Os atores - uma seleção de gente interessante ou falida - são heterogêneos assim como o resultado de suas aparições em tela. Se Don Johnson está excepcionalmente caricato como o policial doentio Von Johnson, Jeff Fahey é medíocre (tendo direito a uma das piores frases de efeito da história: "Eu odeio é a queda de lucros"), De Niro se esforça para ser ainda pior do que seu papel e Michele Rodriguez repete pela enésima vez o mesmo papel de vigilante masculinizada (dessa vez de tapa olho). Jessica Alba - virtualmente pelada - tenta fazer alguma coisa sendo a única personagem razoavelmente realista na fauna de personagens bizarros de Rodriguez, sendo dela o papel de ser a ligação entre o espectador e o filme. Não consegue, sabotada pelo acumulo de personagens e de atores que precisam dizer alguma frase de efeito infeliz para a câmera.


São os casos de Lindsay Lohan - como todos sabem, interpretando quase a si mesma -, Steven Seagal, que além de limitado por seu físico não consegue convencer ninguém de que um dia foi o monstro que impressionou a todos em clássicos da força bruta como Marcado para a Morte, Fúria Mortal, Nico - Acima da Lei, A Força em Alerta, Difícil de Matar entre alguns outros, Tom Savini (uma das figuras do underground mais interessantes) que não tem tempo para fazer muita coisa e Cheech Marin, que é figurinha fácil nos filmes de Rodriguez, mas que é um ator limitado e que sempre é lembrado por Cheech e Chong (se não viu, corra e procure).

E Danny Trejo?

Pessoalmente sempre achei Trejo uma figura sensacional. Medonho, com seu bigodinho cafajeste e seus cabelos de vocalista de metal melódico e uma quantidade insana de tatuagens de cadeia, o ator (que já comeu o pão que o diabo amassou) é um dos mais prolíficos na profissão, com cerca de duzentas participações como ator (contando ai pontas) em diversos filmes variando de Fogo contra Fogo (do mestre Michael Mann), Desejo de Matar 4, Marcado para a Morte entre muitos e muitos outros.

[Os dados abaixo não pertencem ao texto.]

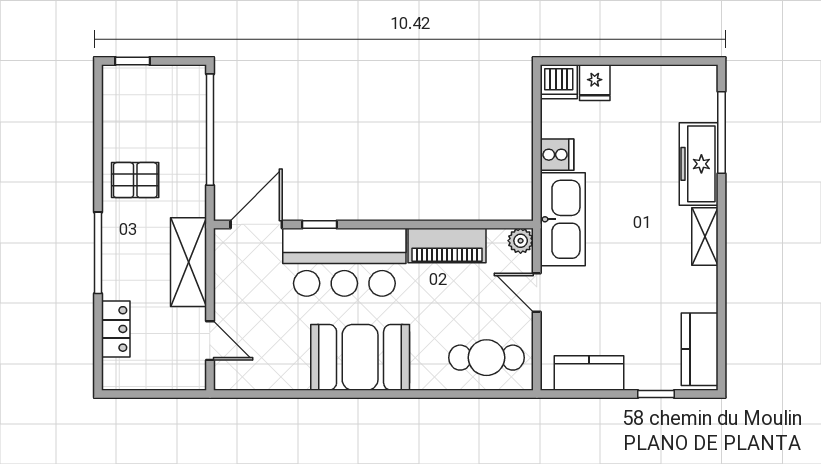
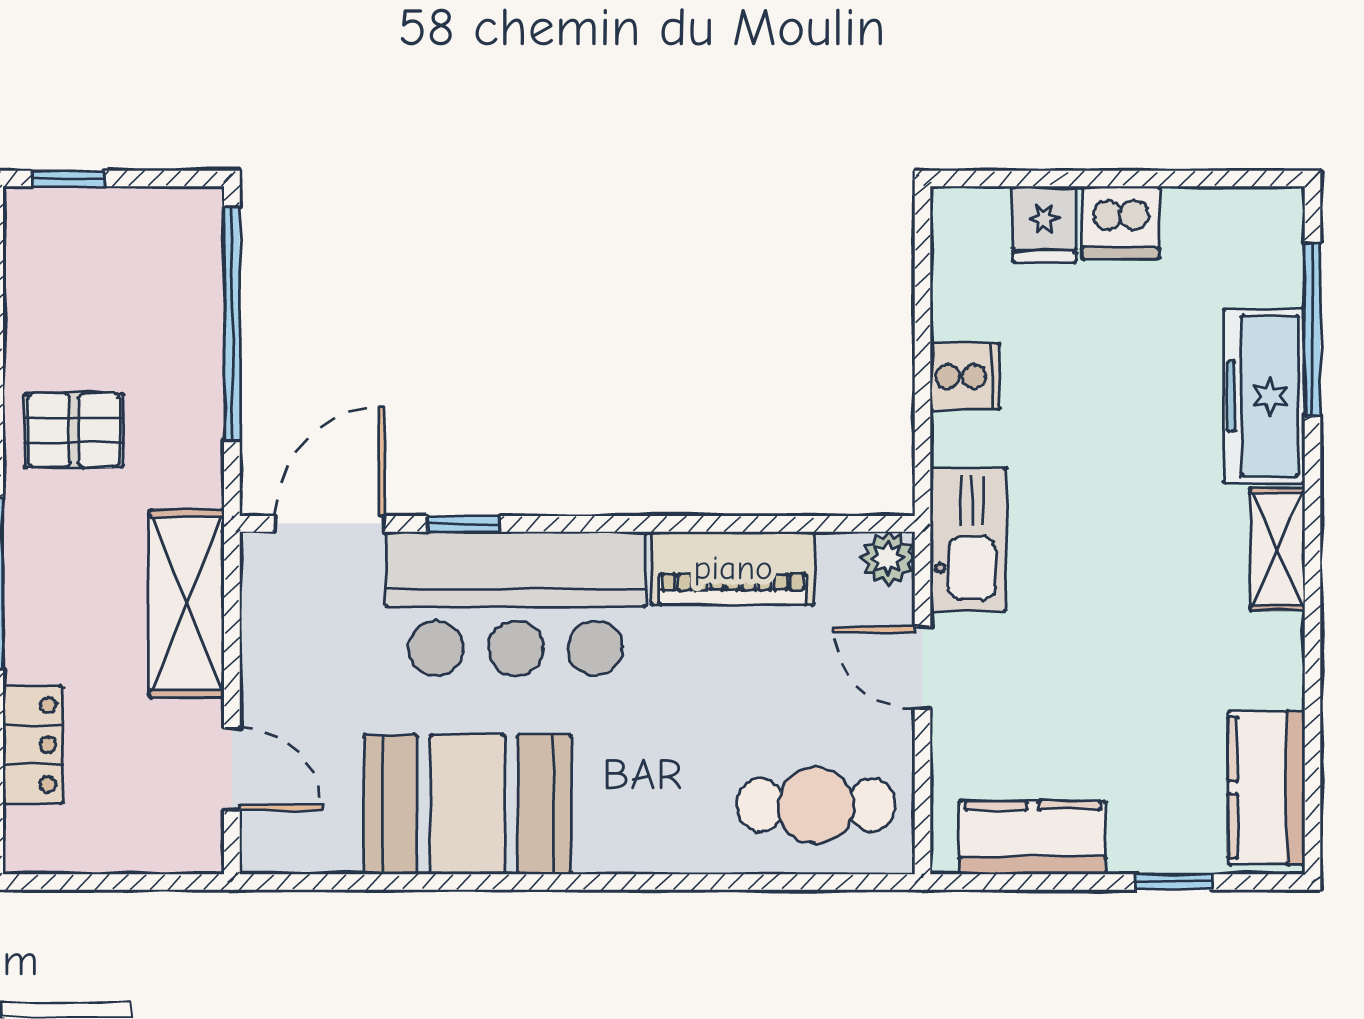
dishwasher: (559, 82) -> (1120, 222), moved
kitchen sink: (563, 219) -> (968, 539), width x0.73, depth x0.81
booth: (360, 357) -> (468, 805), moved

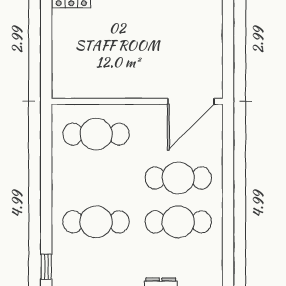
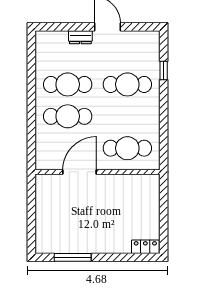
door: (191, 101) -> (80, 172), moved
window: (46, 267) -> (164, 71), moved

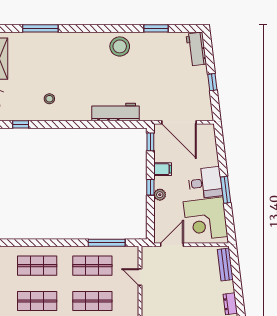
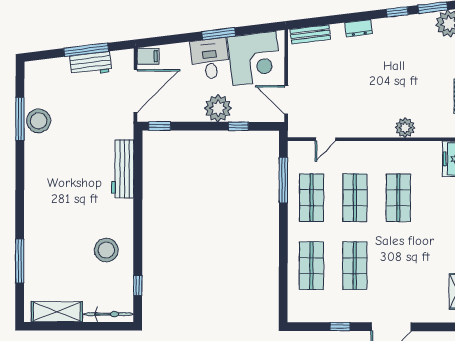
window: (156, 28) -> (20, 119), width x1.44
stool: (120, 46) -> (39, 121), moved
workbench: (196, 49) -> (91, 64), moved
window: (212, 82) -> (86, 50), width x2.17
stool: (49, 99) -> (106, 250), width x1.89, depth x1.89
filing cabinet: (163, 169) -> (148, 56), moved, turned 90
window: (150, 187) -> (238, 126), moved
plant: (160, 195) -> (218, 108), width x1.88, depth x1.88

Machete é a coroação merecida. E ele está muitíssimo à vontade no papel, criado para ele por seu chapa Rodriguez e talvez seja por isso que Machete não é insuportável de ser visto. Uma pena que o "chapa" maltrate seu herói, transformando-o em mais um personagem a partir da metade da narrativa, fazendo a batalha de um homem só se transformar numa infeliz guerra de cowboys contra "índios".

Muito longe de ser um exemplar legitimo - ou mesmo inspirado em - exploitation, o filme parece ter sido feito como medida para os adolescentes revoltadinhos americanos. A esses recomendo irem a fonte original da devassidão e imoralidade em pérolas como a trilogia de Ilsa, os filmes do blaxploitation, Cannibal Holocaust e dezenas de outros que entregam aquilo que prometiam: violência, sexo e diversão escapista.